Further, we are persuaded that such system redesign should include the 
integration of health information technology consistent with the 
national health information infrastructure strategy and that--
     Informs clinical practice;
     Interconnects clinicians;
     Personalizes health care; and
     Improves population health.
    We intend to use this demonstration to identify, develop, test, and 
disseminate major and multi-faceted improvements to the entire health 
care system. The focus will be on redesign projects that ``bundle'' 
multiple delivery improvements so as to introduce ``system-ness'' 
across the spectrum of care delivery--changes across and even between 
organizations. The redesign must make the system patient-focused and 
must undo the effects of a payment methodology that systematically 
fragments care while encouraging both omissions and duplication of 
care. At its ``grandest,'' particularly if a demonstration project is 
conducted by a regional coalition and entails the participation of 
other payers besides Medicare, this demonstration affords us and the 
awardees an opportunity to reinvent the health care delivery system.
    In keeping with our view that this demonstration authority is 
intended to test models of basic health care system redesign, including 
payment reform, we note that the statute provides broad authority for 
us to waive both payment and non-payment provisions of the Medicare 
program. Therefore, we are

[[Page 54752]]

not specifying particular models of health care systems that 
demonstration applicants must propose and test, but are looking to 
applicants to specify the models they believe they can successfully put 
into practice for the patients they serve in their communities.
    As provided by applicable Federal statute, physician groups, 
integrated delivery systems, and organizations representing regional 
coalitions of physician groups or integrated delivery systems are 
eligible to apply. Integrated delivery systems must include a full 
range of health care providers including hospitals, clinics, home 
health agencies, ambulatory surgery centers, skilled nursing 
facilities, rehabilitation facilities and clinics, and employed, 
independent or contracted physicians. Eligible organizations and 
coalitions may form a new corporate entity for the purpose of 
representing provider organizations or eligible organizations may 
designate an existing entity as their representative. However, the 
entity organizing the coalition and developing the demonstration 
proposal must be an eligible provider organization.
    Payments under the MHCQ demonstration will be made for services 
furnished to Medicare beneficiaries and will be tied to cost savings, 
as well as improvements in process and outcome measures, increases in 
efficiencies, and reductions in costs in the targeted population 
compared to a similar group or sample. Eligible organizations may 
propose a variety of payment methodologies as long as those 
methodologies are amenable to an evaluation methodology based upon 
Medicare claims data. In addition, all proposals must assure budget 
neutrality and no duplication of payments for existing Medicare 
benefits. We will not be providing funding for start-up or other costs.
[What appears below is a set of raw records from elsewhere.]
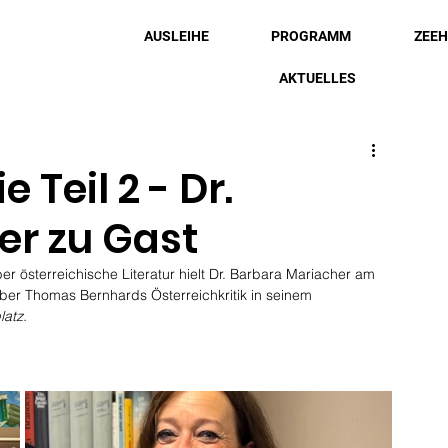
AUSLEIHE
PROGRAMM
ZEE
AKTUELLES
eil 2 - Dr.
er zu Gast
österreichische Literatur hielt Dr. Barbara Mariacher am 
über Thomas Bernhards Österreichkritik in seinem 
atz.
III. Collection of Information Requirements

    This information collection requirement is subject to the Paperwork 
Reduction Act of 1995 (PRA); however, the collection is currently 
approved under OMB control number 0938-0880 entitled ``Medicare 
Demonstration Waiver Application'' with a current expiration date of 
July 31, 2006.

    Authority: Section 646 of the Medicare Prescription Drug, 
Improvement, and Modernization Act of 2003 (MMA).

(Catalog of Federal Domestic Assistance Program; No. 93.774, 
Medicare--Supplementary Medical Insurance Program)

    Dated: May 19, 2005.
Mark B. McClellan,
Administrator, Centers for Medicare & Medicaid Services.